| What you need to do |
Which lines of the entries contain the string "knee"? Copy each of them.
....
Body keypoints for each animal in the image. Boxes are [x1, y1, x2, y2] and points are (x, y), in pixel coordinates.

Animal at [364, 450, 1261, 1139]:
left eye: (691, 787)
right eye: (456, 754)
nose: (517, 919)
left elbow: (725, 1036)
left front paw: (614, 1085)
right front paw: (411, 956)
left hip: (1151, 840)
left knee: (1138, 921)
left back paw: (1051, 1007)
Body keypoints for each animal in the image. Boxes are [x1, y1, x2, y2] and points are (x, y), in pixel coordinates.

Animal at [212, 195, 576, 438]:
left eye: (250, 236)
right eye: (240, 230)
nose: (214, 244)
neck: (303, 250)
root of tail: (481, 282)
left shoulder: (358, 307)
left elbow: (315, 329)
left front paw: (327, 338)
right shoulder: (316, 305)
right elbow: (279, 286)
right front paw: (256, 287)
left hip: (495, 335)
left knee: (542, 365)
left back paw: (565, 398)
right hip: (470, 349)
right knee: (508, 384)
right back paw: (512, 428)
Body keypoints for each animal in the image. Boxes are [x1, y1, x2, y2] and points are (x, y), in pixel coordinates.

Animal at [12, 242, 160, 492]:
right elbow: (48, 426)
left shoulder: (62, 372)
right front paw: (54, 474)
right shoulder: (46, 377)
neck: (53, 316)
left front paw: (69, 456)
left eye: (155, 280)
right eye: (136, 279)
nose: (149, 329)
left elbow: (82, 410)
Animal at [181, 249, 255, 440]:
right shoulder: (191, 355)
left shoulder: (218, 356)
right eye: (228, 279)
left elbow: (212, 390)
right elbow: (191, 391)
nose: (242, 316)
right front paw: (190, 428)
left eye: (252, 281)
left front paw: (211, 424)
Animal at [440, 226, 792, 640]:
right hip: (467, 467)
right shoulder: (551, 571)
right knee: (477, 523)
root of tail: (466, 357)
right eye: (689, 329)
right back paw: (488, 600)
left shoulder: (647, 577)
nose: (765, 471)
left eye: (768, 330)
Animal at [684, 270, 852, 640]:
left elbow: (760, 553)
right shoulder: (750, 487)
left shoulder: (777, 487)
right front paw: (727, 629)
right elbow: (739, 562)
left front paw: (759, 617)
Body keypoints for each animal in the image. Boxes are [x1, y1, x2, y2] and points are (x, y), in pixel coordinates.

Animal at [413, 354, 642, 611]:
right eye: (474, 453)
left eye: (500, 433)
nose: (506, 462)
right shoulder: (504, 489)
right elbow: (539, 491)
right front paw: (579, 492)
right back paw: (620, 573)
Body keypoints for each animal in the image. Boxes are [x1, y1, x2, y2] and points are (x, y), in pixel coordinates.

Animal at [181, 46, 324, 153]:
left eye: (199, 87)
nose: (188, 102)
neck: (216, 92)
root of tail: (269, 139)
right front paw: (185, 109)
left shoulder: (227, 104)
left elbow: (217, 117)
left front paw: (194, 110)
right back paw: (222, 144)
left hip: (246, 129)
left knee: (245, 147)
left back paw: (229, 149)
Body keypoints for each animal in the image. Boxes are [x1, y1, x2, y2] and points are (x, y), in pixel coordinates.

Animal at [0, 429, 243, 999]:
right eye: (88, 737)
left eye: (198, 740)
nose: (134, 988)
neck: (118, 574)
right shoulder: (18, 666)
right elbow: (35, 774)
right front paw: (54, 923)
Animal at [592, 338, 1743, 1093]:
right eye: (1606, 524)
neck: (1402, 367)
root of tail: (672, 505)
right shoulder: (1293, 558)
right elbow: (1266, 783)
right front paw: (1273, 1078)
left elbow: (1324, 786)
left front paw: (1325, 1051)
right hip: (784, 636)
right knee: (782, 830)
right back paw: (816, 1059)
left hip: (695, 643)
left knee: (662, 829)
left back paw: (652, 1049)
....
| Output for this exercise |
left knee: (1138, 921)
left knee: (542, 365)
right knee: (508, 384)
right knee: (477, 523)
left knee: (245, 147)
right knee: (782, 830)
left knee: (662, 829)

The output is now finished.